Štefánik's Observatory (Štefánikova hvězdárna, obs. code: 541), sometimes called the Prague Observatory, is an astronomical observatory on Petřín hill in the center of Prague founded in 1928 and named after Slovak astronomer Milan Rastislav Štefánik. In modern times, the observatory specializes in the popularization of astronomy and related natural sciences.

== Overview ==
The observatory was built by the Czech Astronomical Society in 1928 after a period of fundraising that began after the group's formation in 1917. The observatory was constructed in the center of Prague, at the Hunger Wall on Petřín hill, an area built during the reign of Charles IV in the 14th century. The building has three domes and an observation house with a retractable roof.

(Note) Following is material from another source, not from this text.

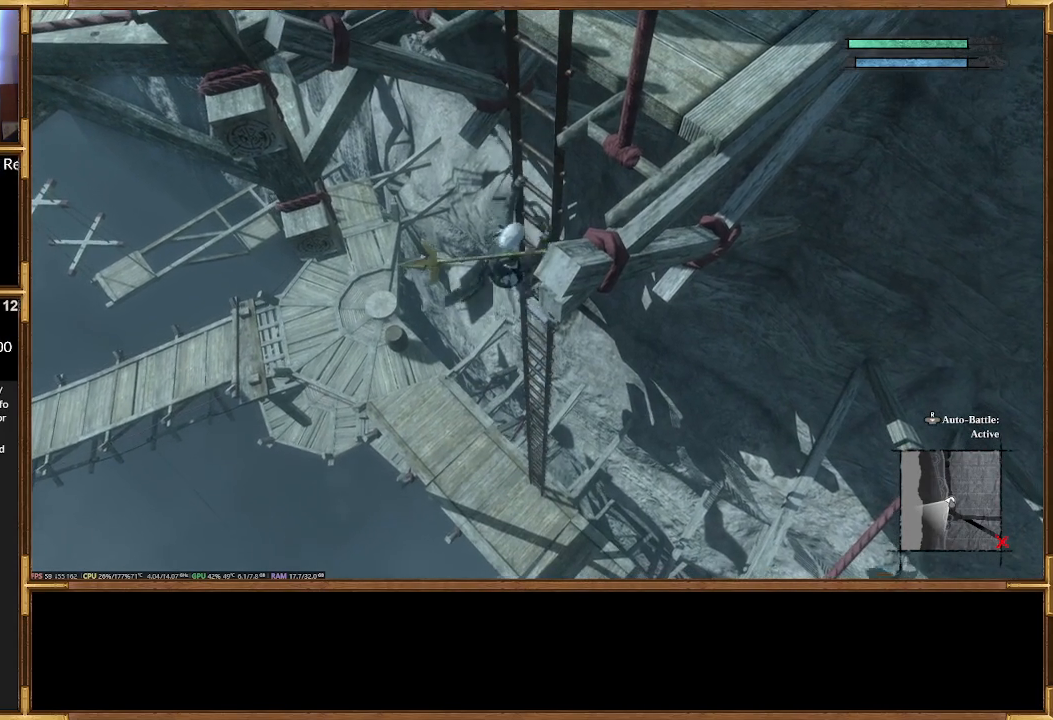
{"buttons": ["R2"], "events": []}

Due to damage from bombardment during World War II, the modern building's exterior appearance dates to extensive renovation work undertaken in the 1970s. Telescope equipment and internal exhibition spaces were modernized in the early 2000s.

The observatory offers public viewing of the night sky and daytime observations of the Sun's surface, coronal mass ejections, and solar prominences. There are also tours of telescopes and other equipment, and permanent exhibitions about astronomy and the observatory's history.

== Technology ==

The largest telescope is a double-refractor astrograph made in 1905 by Zeiss and purchased from the estate of Rudolf König, a selenographer from Vienna, in 1928. Tomáš Masaryk, the first president of Czechoslovakia, contributed funds for its purchase. The 5.5 ton (4,990 kg) telescope has three refractors and has functioned as the main telescope at Štefánik's Observatory since 1930, occupying its central dome. The Zeiss telescope was renovated between 2022 and 2024, but cosmetic damage from WW2 was kept preserved.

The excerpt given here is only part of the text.